== Task details ==
Reproduce the data below in full and exclude every picture.

========

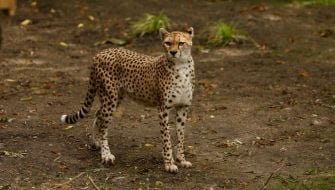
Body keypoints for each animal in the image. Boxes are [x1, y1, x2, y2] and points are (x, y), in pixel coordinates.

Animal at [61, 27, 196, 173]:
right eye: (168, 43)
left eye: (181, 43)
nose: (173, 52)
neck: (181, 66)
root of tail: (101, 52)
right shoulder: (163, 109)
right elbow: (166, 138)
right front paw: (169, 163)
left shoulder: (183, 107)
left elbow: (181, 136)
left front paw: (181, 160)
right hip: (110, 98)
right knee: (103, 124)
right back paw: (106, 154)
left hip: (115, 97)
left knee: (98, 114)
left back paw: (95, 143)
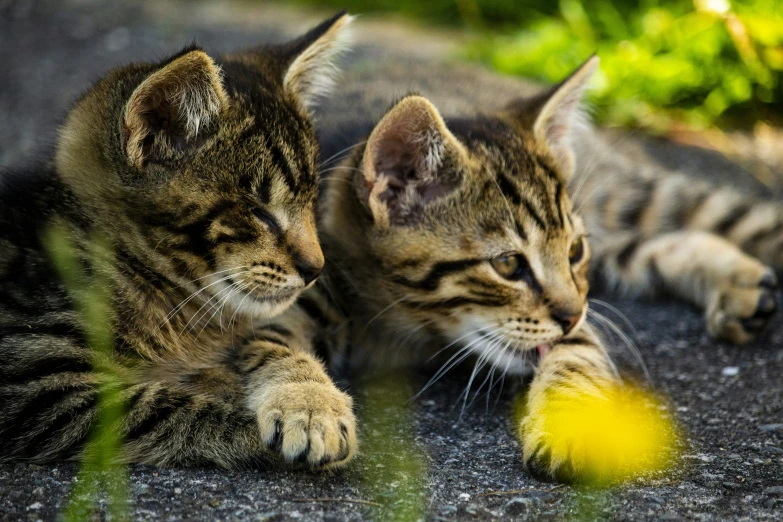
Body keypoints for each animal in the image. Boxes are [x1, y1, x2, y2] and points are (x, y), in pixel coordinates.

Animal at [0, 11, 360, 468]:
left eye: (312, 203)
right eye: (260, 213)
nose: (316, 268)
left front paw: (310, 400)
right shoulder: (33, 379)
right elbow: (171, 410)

========

== Solution ==
Body keypoints for each animal in the image. Boxes are [x1, y1, x2, y2] and points are (x, y), in pixel coordinates.

Animal at [61, 27, 196, 173]:
right eye: (168, 43)
left eye: (181, 43)
nose: (173, 52)
neck: (181, 66)
root of tail: (101, 52)
right shoulder: (163, 109)
right elbow: (166, 138)
right front paw: (169, 163)
left shoulder: (183, 107)
left elbow: (181, 136)
left front paw: (181, 160)
right hip: (110, 98)
right knee: (103, 124)
right back paw: (106, 154)
left hip: (115, 97)
left knee: (98, 114)
left back paw: (95, 143)
Body keypoints for each animal in the image. Boxes are [x1, y1, x2, y2] and points are (x, y), in pixel coordinates.

Animal at [0, 11, 360, 468]:
left eye: (312, 203)
right eye: (260, 213)
nose: (316, 268)
left front paw: (310, 400)
right shoulder: (33, 379)
right elbow: (171, 410)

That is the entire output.